Key Experimental Results¶
Main Results (Visual Math Benchmarks)¶
| Method | MathVista | GeoQA | MathCheck-Geo | Average |
|---|---|---|---|---|
| MathFlow (Decoupled) | Medium | Medium | Medium | ~60% |
| VLM-R1 (One-step) | Medium | Low | Low | ~55% |
| CogFlow (Ours) | Highest | Highest | Highest | ~70%+ |
Ablation Study¶
| Configuration | Reasoning Drift Accuracy↑ | Answer Accuracy↑ |
|---|---|---|
| w/o IntlzR | 73% | Baseline |
| w/o Visual Gate | Low | -3% |
| w/o SynVRs | Low | -5% |
| Full CogFlow | 92% | Highest |
Key Findings¶
- Significant Reduction in Reasoning Drift: CogFlow's reasoning drift accuracy improved from 73% (MathFlow) to 92%, proving the effectiveness of the knowledge internalization stage.
- Surpassing Closed-source Models: Matches or surpasses GPT-4V/Claude-3.5 on several benchmarks despite having significantly fewer parameters.
- Triple Rewards are Indispensable: Removing any reward component leads to performance degradation; IntlzR has the strongest impact on reasoning drift.
- Visual Gate Enhances Robustness: Filtering low-quality perception improves reasoning accuracy by approximately 3%.
Highlights & Insights¶
- Introduction of "Knowledge Internalization" fills a major gap: Previous methods focused on "seeing accurately" or "thinking correctly," ignoring the bridge between them. CogFlow proves this bridge is vital—it directly reduced reasoning drift by 19%.

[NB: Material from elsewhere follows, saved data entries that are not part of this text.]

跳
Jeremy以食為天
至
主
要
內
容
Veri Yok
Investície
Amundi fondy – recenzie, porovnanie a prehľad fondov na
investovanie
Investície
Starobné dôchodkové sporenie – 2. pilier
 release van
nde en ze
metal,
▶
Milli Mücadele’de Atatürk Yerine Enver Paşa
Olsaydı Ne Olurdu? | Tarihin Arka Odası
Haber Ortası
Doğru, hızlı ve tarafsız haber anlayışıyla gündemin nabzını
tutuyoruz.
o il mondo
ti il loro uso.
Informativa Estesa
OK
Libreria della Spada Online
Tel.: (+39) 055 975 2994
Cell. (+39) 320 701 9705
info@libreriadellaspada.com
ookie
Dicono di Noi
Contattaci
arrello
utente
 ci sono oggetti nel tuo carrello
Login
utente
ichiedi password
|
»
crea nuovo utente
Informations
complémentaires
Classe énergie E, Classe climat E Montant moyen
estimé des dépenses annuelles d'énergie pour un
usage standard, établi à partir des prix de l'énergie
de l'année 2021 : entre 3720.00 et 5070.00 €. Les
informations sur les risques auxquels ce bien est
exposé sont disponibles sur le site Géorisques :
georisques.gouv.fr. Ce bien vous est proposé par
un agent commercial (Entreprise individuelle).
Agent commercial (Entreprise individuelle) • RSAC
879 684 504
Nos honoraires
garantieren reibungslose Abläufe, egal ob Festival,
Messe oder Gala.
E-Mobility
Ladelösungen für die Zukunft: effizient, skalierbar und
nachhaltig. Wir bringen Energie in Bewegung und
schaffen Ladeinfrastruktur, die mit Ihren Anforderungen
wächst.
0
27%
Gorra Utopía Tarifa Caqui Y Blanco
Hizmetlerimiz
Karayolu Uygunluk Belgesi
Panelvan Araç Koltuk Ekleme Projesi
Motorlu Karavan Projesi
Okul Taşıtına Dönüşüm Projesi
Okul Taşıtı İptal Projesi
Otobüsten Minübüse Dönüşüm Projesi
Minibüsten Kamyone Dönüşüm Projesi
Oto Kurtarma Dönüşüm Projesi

- Practical Taxonomy of 5 Negative Sample Types: The systematic classification of reasoning drift (omitting primitives, hallucinating, misusing theorems, violating constraints, inconsistent references) provides an analytical framework for future research.
- Visual Gate concept is transferable to other Multi-modal RL scenarios: Actively filtering low-quality intermediate outputs during RL before subsequent generation is a strategy applicable to all multi-stage generation tasks.

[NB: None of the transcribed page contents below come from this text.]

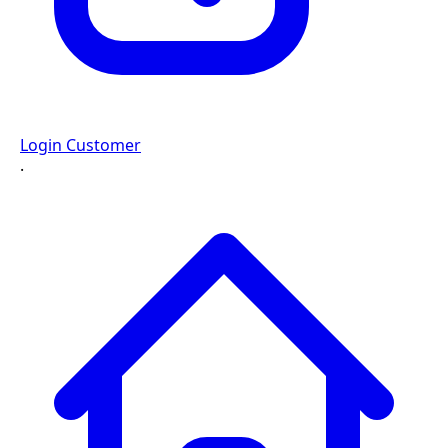
Login Customer
·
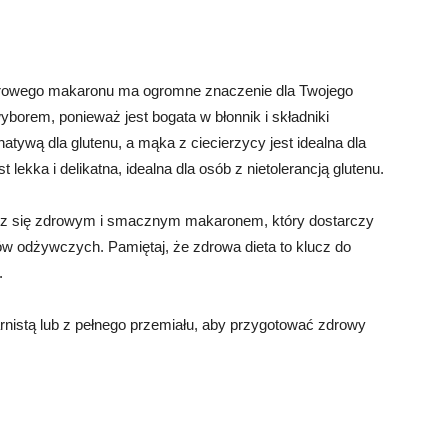
drowego makaronu ma ogromne znaczenie dla Twojego
yborem, ponieważ jest bogata w błonnik i składniki
tywą dla glutenu, a mąka z ciecierzycy jest idealna dla
lekka i delikatna, idealna dla osób z nietolerancją glutenu.
esz się zdrowym i smacznym makaronem, który dostarczy
ików odżywczych. Pamiętaj, że zdrowa dieta to klucz do
.
rnistą lub z pełnego przemiału, aby przygotować zdrowy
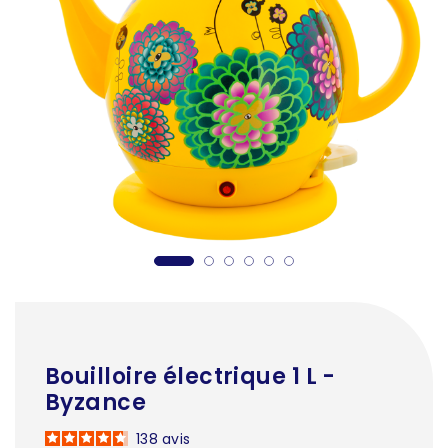
Bouilloire électrique 1 L -
Byzance
138
avis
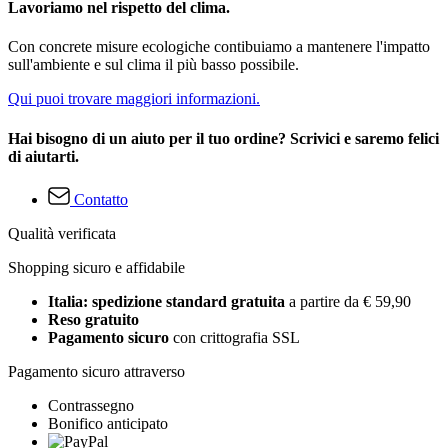
Lavoriamo nel rispetto del clima.
Con concrete misure ecologiche contibuiamo a mantenere l'impatto
sull'ambiente e sul clima il più basso possibile.
Qui puoi trovare maggiori informazioni.
Hai bisogno di un aiuto per il tuo ordine? Scrivici e saremo felici
di aiutarti.
Contatto
Qualità verificata
Shopping sicuro e affidabile
Italia: spedizione standard gratuita
a partire da € 59,90
Reso gratuito
Pagamento sicuro
con crittografia SSL
Pagamento sicuro attraverso
Contrassegno
Bonifico anticipato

Limitations & Future Work¶
- Focuses exclusively on visual mathematical reasoning; natural image understanding/VQA scenarios were not tested.
- IntlzR training requires carefully constructed positive/negative pairs; extending to new domains requires redesigning these pairs.
- The Visual Gate threshold \(\tau\) requires manual setting and may need adjustment across different tasks.
- The three-stage pipeline increases inference latency (Perception, Internalization, and Reasoning each require independent generation).
- MathCog dataset primarily covers geometry; coverage for algebra and statistical charts is insufficient.
Related Work & Insights¶
- vs MathFlow (Chen et al.): Both are decoupled pipelines, but MathFlow lacks the internalization stage, leading to significant reasoning drift; CogFlow's IntlzR effectively solves this.
- vs VLM-R1 (Shen et al.): One-step frameworks cannot structurally manage perception and reasoning; CogFlow provides clear role division across three stages.
- vs OVR (Wei et al.): Also utilizes two-stage multi-modal RL but lacks an explicit mechanism for perception-reasoning alignment.
Rating¶
- Novelty: ⭐⭐⭐⭐⭐ The "knowledge internalization" concept is uniquely introduced to visual reasoning with a sophisticated three-stage framework.
- Experimental Thoroughness: ⭐⭐⭐⭐⭐ Extensive benchmarks, ablations, quantitative analysis of reasoning drift, and comparisons with closed-source models.
- Writing Quality: ⭐⭐⭐⭐⭐ Clear cognitive science motivation, excellent diagram design, and strong problem-solution alignment.
- Value: ⭐⭐⭐⭐⭐ 120K dataset + open-source code provides a significant contribution to the field of visual reasoning.